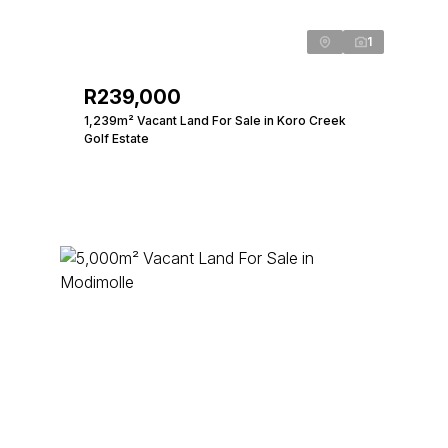
1
R239,000
1,239m² Vacant Land For Sale in Koro Creek
Golf Estate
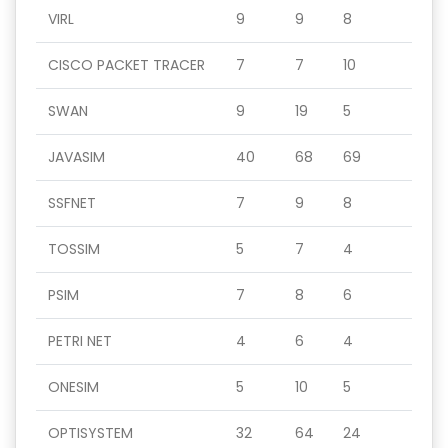
VIRL
9
9
8
CISCO PACKET TRACER
7
7
10
SWAN
9
19
5
JAVASIM
40
68
69
SSFNET
7
9
8
TOSSIM
5
7
4
PSIM
7
8
6
PETRI NET
4
6
4
ONESIM
5
10
5
OPTISYSTEM
32
64
24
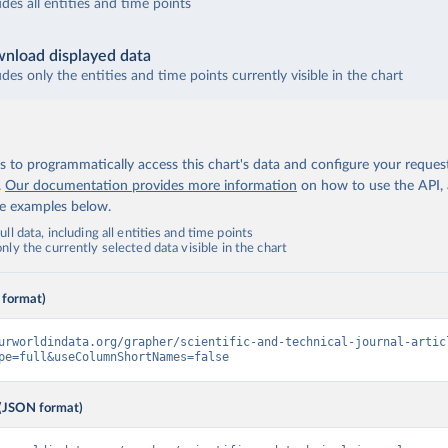
udes all entities and time points
nload displayed data
udes only the entities and time points currently visible in the chart
 to programmatically access this chart's data and configure your reques
.
Our documentation provides more information
on how to use the API,
de examples below.
ll data, including all entities and time points
ly the currently selected data visible in the chart
 format)
urworldindata.org/grapher/scientific-and-technical-journal-artic
pe=full&useColumnShortNames=false
(JSON format)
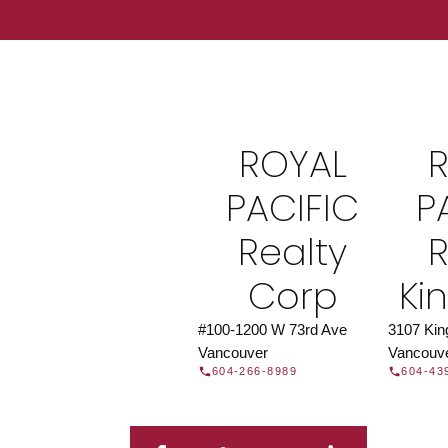
Find a REAL
Search our directory or contact us today to 
you today.
Contac
ROYAL
DIRECTORY
PACIFIC
P
Realty
R
Corp
Ki
#100-1200 W 73rd Ave
3107 Ki
Vancouver
Vancouv
604-266-8989
604-43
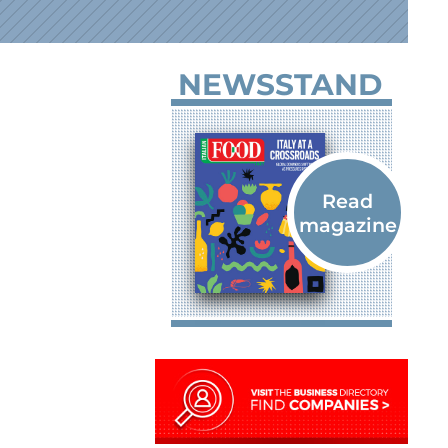
NEWSSTAND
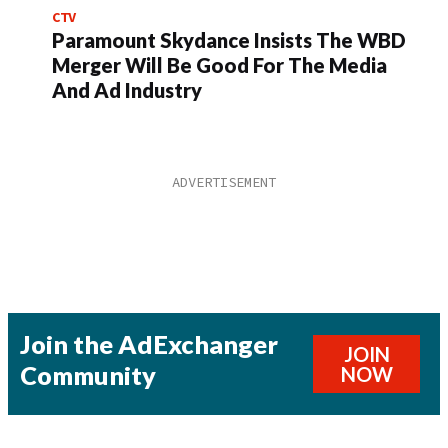
CTV
Paramount Skydance Insists The WBD
Merger Will Be Good For The Media
And Ad Industry
Join the AdExchanger
JOIN
Community
NOW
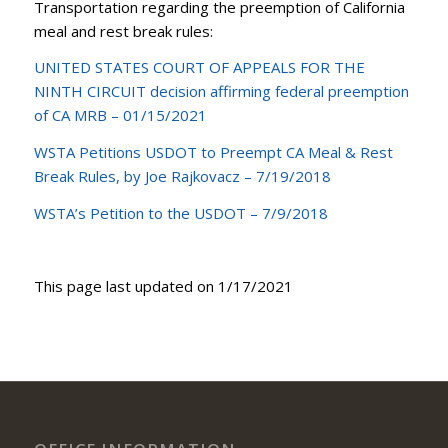
Transportation regarding the preemption of California
meal and rest break rules:
UNITED STATES COURT OF APPEALS FOR THE
NINTH CIRCUIT decision affirming federal preemption
of CA MRB – 01/15/2021
WSTA Petitions USDOT to Preempt CA Meal & Rest
Break Rules, by Joe Rajkovacz – 7/19/2018
WSTA’s Petition to the USDOT – 7/9/2018
This page last updated on 1/17/2021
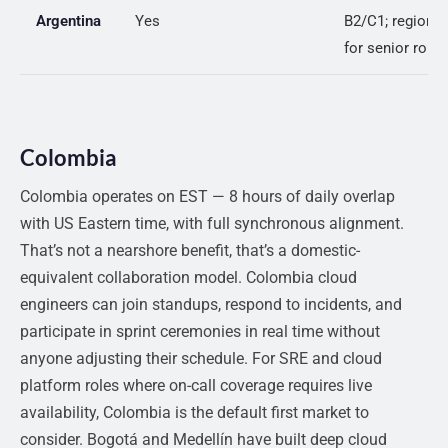
Argentina
Yes
B2/C1; regional
for senior roles
Colombia
Colombia operates on EST — 8 hours of daily overlap
with US Eastern time, with full synchronous alignment.
That’s not a nearshore benefit, that’s a domestic-
equivalent collaboration model. Colombia cloud
engineers can join standups, respond to incidents, and
participate in sprint ceremonies in real time without
anyone adjusting their schedule. For SRE and cloud
platform roles where on-call coverage requires live
availability, Colombia is the default first market to
consider. Bogotá and Medellín have built deep cloud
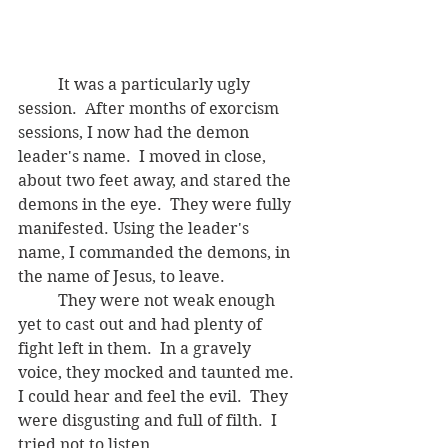
	It was a particularly ugly 
session.  After months of exorcism 
sessions, I now had the demon 
leader's name.  I moved in close, 
about two feet away, and stared the 
demons in the eye.  They were fully 
manifested. Using the leader's 
name, I commanded the demons, in 
the name of Jesus, to leave.  
	They were not weak enough 
yet to cast out and had plenty of 
fight left in them.  In a gravely 
voice, they mocked and taunted me.  
I could hear and feel the evil.  They 
were disgusting and full of filth.  I 
tried not to listen.  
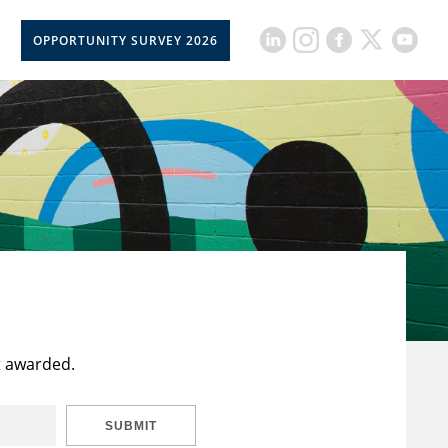
OPPORTUNITY SURVEY 2026
t awarded.
SUBMIT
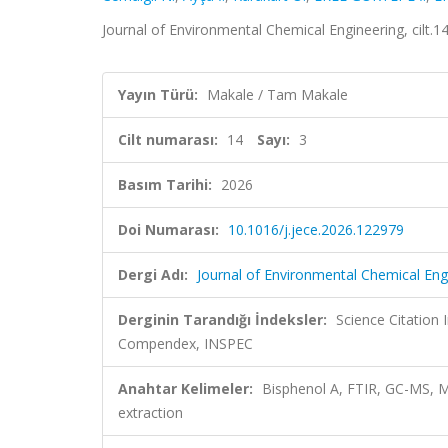
Journal of Environmental Chemical Engineering, cilt.
Yayın Türü:
Makale / Tam Makale
Cilt numarası:
14
Sayı:
3
Basım Tarihi:
2026
Doi Numarası:
10.1016/j.jece.2026.122979
Dergi Adı:
Journal of Environmental Chemical Eng
Derginin Tarandığı İndeksler:
Science Citation
Compendex, INSPEC
Anahtar Kelimeler:
Bisphenol A, FTIR, GC-MS, Mi
extraction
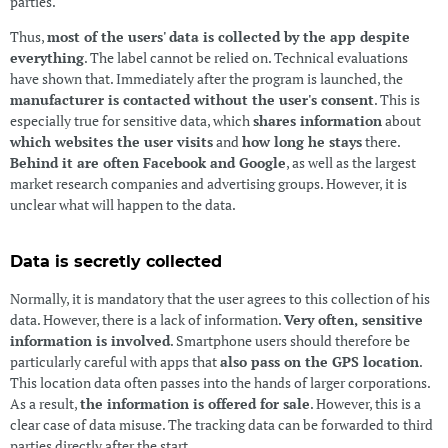
parties.
Thus,
most of the users' data is collected by the app despite
everything
. The label cannot be relied on. Technical evaluations
have shown that. Immediately after the program is launched, the
manufacturer is contacted without the user's consent
. This is
especially true for sensitive data, which
shares information
about
which websites the user visits
and
how long he stays
there.
Behind it are often Facebook and Google
, as well as the largest
market research companies and advertising groups. However, it is
unclear what will happen to the data.
Data is secretly collected
Normally, it is mandatory that the user agrees to this collection of his
data. However, there is a lack of information.
Very often, sensitive
information is involved
. Smartphone users should therefore be
particularly careful with apps that
also pass on the GPS location
.
This location data often passes into the hands of larger corporations.
As a result,
the information is offered for sale
. However, this is a
clear case of data misuse. The tracking data can be forwarded to third
parties directly after the start.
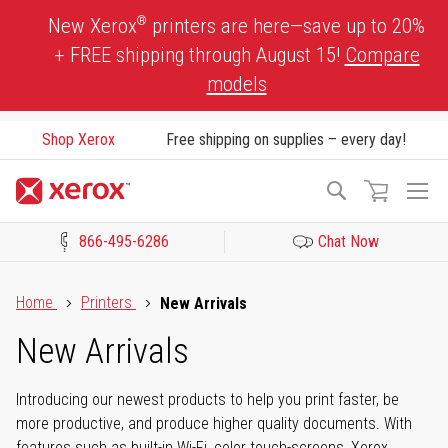
Skip
®
New Xerox
printers are here—save up to 20%
to
+ FREE shipping through August 15!
Compare
Content
models
Shop Xerox
Free shipping on supplies – every day!
To
Search
Na
866-495-6286
Chat Now
Click to view our Accessibility Statement or Contact us with acces
Home
Printers
New Arrivals
New Arrivals
Introducing our newest products to help you print faster, be
more productive, and produce higher quality documents. With
features such as built-in Wi-Fi, color touch-screens, Xerox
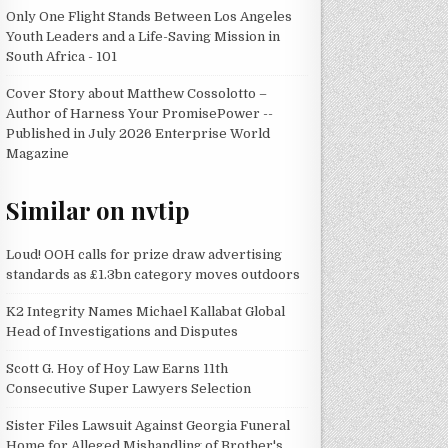
Only One Flight Stands Between Los Angeles
Youth Leaders and a Life-Saving Mission in
South Africa - 101
Cover Story about Matthew Cossolotto –
Author of Harness Your PromisePower --
Published in July 2026 Enterprise World
Magazine
Similar on nvtip
Loud! OOH calls for prize draw advertising
standards as £1.3bn category moves outdoors
K2 Integrity Names Michael Kallabat Global
Head of Investigations and Disputes
Scott G. Hoy of Hoy Law Earns 11th
Consecutive Super Lawyers Selection
Sister Files Lawsuit Against Georgia Funeral
Home for Alleged Mishandling of Brother's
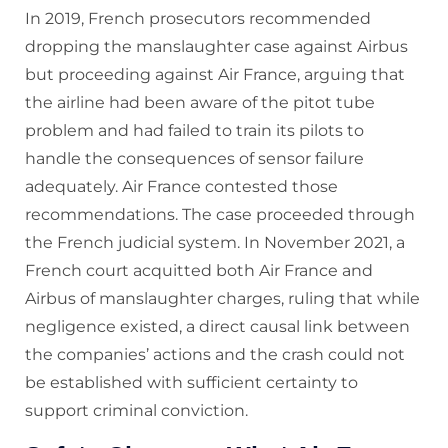
In 2019, French prosecutors recommended
dropping the manslaughter case against Airbus
but proceeding against Air France, arguing that
the airline had been aware of the pitot tube
problem and had failed to train its pilots to
handle the consequences of sensor failure
adequately. Air France contested those
recommendations. The case proceeded through
the French judicial system. In November 2021, a
French court acquitted both Air France and
Airbus of manslaughter charges, ruling that while
negligence existed, a direct causal link between
the companies’ actions and the crash could not
be established with sufficient certainty to
support criminal conviction.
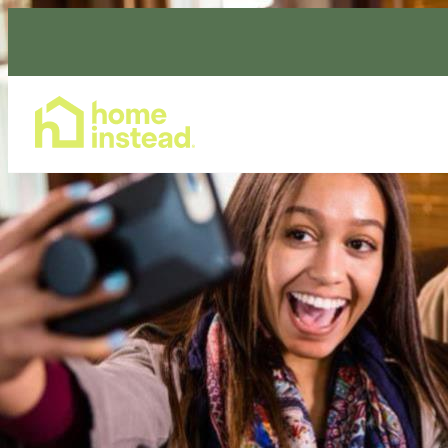
Home Care Services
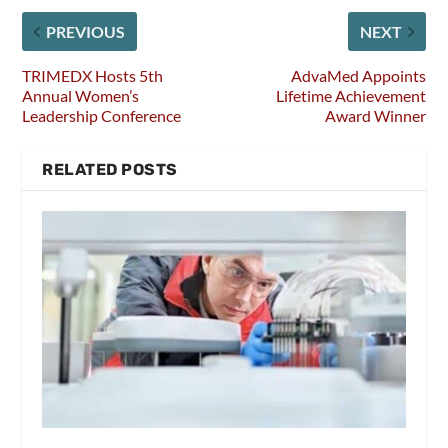
PREVIOUS
NEXT
TRIMEDX Hosts 5th
AdvaMed Appoints
Annual Women’s
Lifetime Achievement
Leadership Conference
Award Winner
RELATED POSTS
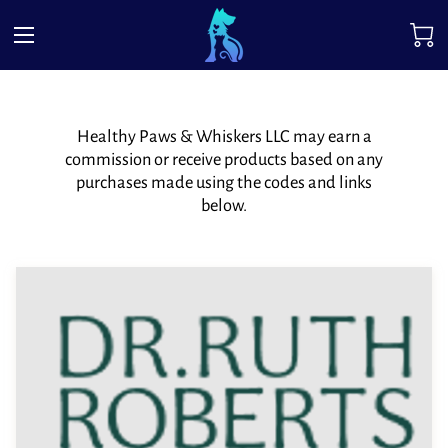
Healthy Paws & Whiskers LLC may earn a
commission or receive products based on any
purchases made using the codes and links
below.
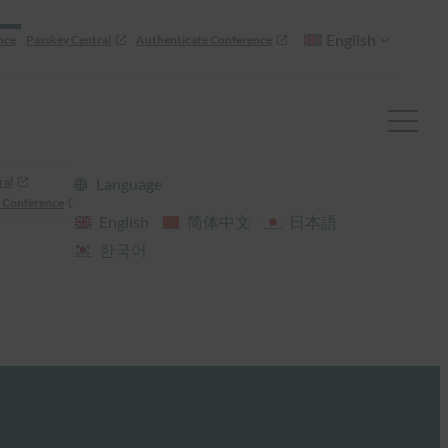
English
nce
Passkey Central
Authenticate Conference
ral
Language
 Conference
English
简体中文
日本語
한국어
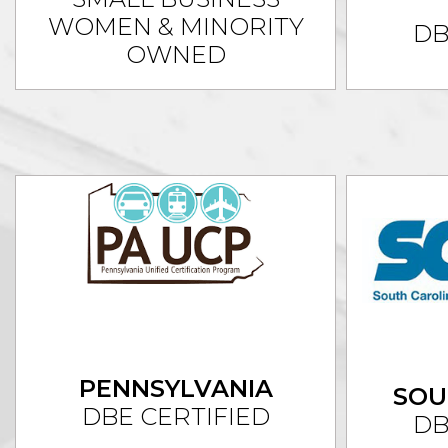
WOMEN & MINORITY
DB
OWNED
PENNSYLVANIA
SOU
DBE CERTIFIED
DB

** Activity **
Without any of its images, the data above should be returned exactly.

** Expected output **
1
R239,000
1,239m² Vacant Land For Sale in Koro Creek
Golf Estate
VIRL
9
9
8
CISCO PACKET TRACER
7
7
10
SWAN
9
19
5
JAVASIM
40
68
69
SSFNET
7
9
8
TOSSIM
5
7
4
PSIM
7
8
6
PETRI NET
4
6
4
ONESIM
5
10
5
OPTISYSTEM
32
64
24
udes all entities and time points
nload displayed data
udes only the entities and time points currently visible in the chart
 to programmatically access this chart's data and configure your reques
.
Our documentation provides more information
on how to use the API,
de examples below.
ll data, including all entities and time points
ly the currently selected data visible in the chart
 format)
urworldindata.org/grapher/scientific-and-technical-journal-artic
pe=full&useColumnShortNames=false
(JSON format)
Find a REAL
Search our directory or contact us today to 
you today.
Contac
ROYAL
DIRECTORY
PACIFIC
P
Realty
R
Corp
Ki
#100-1200 W 73rd Ave
3107 Ki
Vancouver
Vancouv
604-266-8989
604-43
NEWSSTAND
CTV
Paramount Skydance Insists The WBD
Merger Will Be Good For The Media
And Ad Industry
Join the AdExchanger
JOIN
Community
NOW
Transportation regarding the preemption of California
meal and rest break rules:
UNITED STATES COURT OF APPEALS FOR THE
NINTH CIRCUIT decision affirming federal preemption
of CA MRB – 01/15/2021
WSTA Petitions USDOT to Preempt CA Meal & Rest
Break Rules, by Joe Rajkovacz – 7/19/2018
WSTA’s Petition to the USDOT – 7/9/2018
This page last updated on 1/17/2021
Argentina
Yes
B2/C1; regional
for senior roles
Colombia
Colombia operates on EST — 8 hours of daily overlap
with US Eastern time, with full synchronous alignment.
That’s not a nearshore benefit, that’s a domestic-
equivalent collaboration model. Colombia cloud
engineers can join standups, respond to incidents, and
participate in sprint ceremonies in real time without
anyone adjusting their schedule. For SRE and cloud
platform roles where on-call coverage requires live
availability, Colombia is the default first market to
consider. Bogotá and Medellín have built deep cloud
	It was a particularly ugly 
session.  After months of exorcism 
sessions, I now had the demon 
leader's name.  I moved in close, 
about two feet away, and stared the 
demons in the eye.  They were fully 
manifested. Using the leader's 
name, I commanded the demons, in 
the name of Jesus, to leave.  
	They were not weak enough 
yet to cast out and had plenty of 
fight left in them.  In a gravely 
voice, they mocked and taunted me.  
I could hear and feel the evil.  They 
were disgusting and full of filth.  I 
tried not to listen.  
OPPORTUNITY SURVEY 2026
t awarded.
SUBMIT
Journal of Environmental Chemical Engineering, cilt.
Yayın Türü:
Makale / Tam Makale
Cilt numarası:
14
Sayı:
3
Basım Tarihi:
2026
Doi Numarası:
10.1016/j.jece.2026.122979
Dergi Adı:
Journal of Environmental Chemical Eng
Derginin Tarandığı İndeksler:
Science Citation
Compendex, INSPEC
Anahtar Kelimeler:
Bisphenol A, FTIR, GC-MS, Mi
extraction
parties.
Thus,
most of the users' data is collected by the app despite
everything
. The label cannot be relied on. Technical evaluations
have shown that. Immediately after the program is launched, the
manufacturer is contacted without the user's consent
. This is
especially true for sensitive data, which
shares information
about
which websites the user visits
and
how long he stays
there.
Behind it are often Facebook and Google
, as well as the largest
market research companies and advertising groups. However, it is
unclear what will happen to the data.
Data is secretly collected
Normally, it is mandatory that the user agrees to this collection of his
data. However, there is a lack of information.
Very often, sensitive
information is involved
. Smartphone users should therefore be
particularly careful with apps that
also pass on the GPS location
.
This location data often passes into the hands of larger corporations.
As a result,
the information is offered for sale
. However, this is a
clear case of data misuse. The tracking data can be forwarded to third
parties directly after the start.
Skip
®
New Xerox
printers are here—save up to 20%
to
+ FREE shipping through August 15!
Compare
Content
models
Shop Xerox
Free shipping on supplies – every day!
To
Search
Na
866-495-6286
Chat Now
Click to view our Accessibility Statement or Contact us with acces
Home
Printers
New Arrivals
New Arrivals
Introducing our newest products to help you print faster, be
more productive, and produce higher quality documents. With
features such as built-in Wi-Fi, color touch-screens, Xerox
Only One Flight Stands Between Los Angeles
Youth Leaders and a Life-Saving Mission in
South Africa - 101
Cover Story about Matthew Cossolotto –
Author of Harness Your PromisePower --
Published in July 2026 Enterprise World
Magazine
Similar on nvtip
Loud! OOH calls for prize draw advertising
standards as £1.3bn category moves outdoors
K2 Integrity Names Michael Kallabat Global
Head of Investigations and Disputes
Scott G. Hoy of Hoy Law Earns 11th
Consecutive Super Lawyers Selection
Sister Files Lawsuit Against Georgia Funeral
Home for Alleged Mishandling of Brother's
In 2019, French prosecutors recommended
dropping the manslaughter case against Airbus
but proceeding against Air France, arguing that
the airline had been aware of the pitot tube
problem and had failed to train its pilots to
handle the consequences of sensor failure
adequately. Air France contested those
recommendations. The case proceeded through
the French judicial system. In November 2021, a
French court acquitted both Air France and
Airbus of manslaughter charges, ruling that while
negligence existed, a direct causal link between
the companies’ actions and the crash could not
be established with sufficient certainty to
support criminal conviction.
Home Care Services
PREVIOUS
NEXT
TRIMEDX Hosts 5th
AdvaMed Appoints
Annual Women’s
Lifetime Achievement
Leadership Conference
Award Winner
RELATED POSTS
Healthy Paws & Whiskers LLC may earn a
commission or receive products based on any
purchases made using the codes and links
below.
English
nce
Passkey Central
Authenticate Conference
ral
Language
 Conference
English
简体中文
日本語
한국어
WOMEN & MINORITY
DB
OWNED
PENNSYLVANIA
SOU
DBE CERTIFIED
DB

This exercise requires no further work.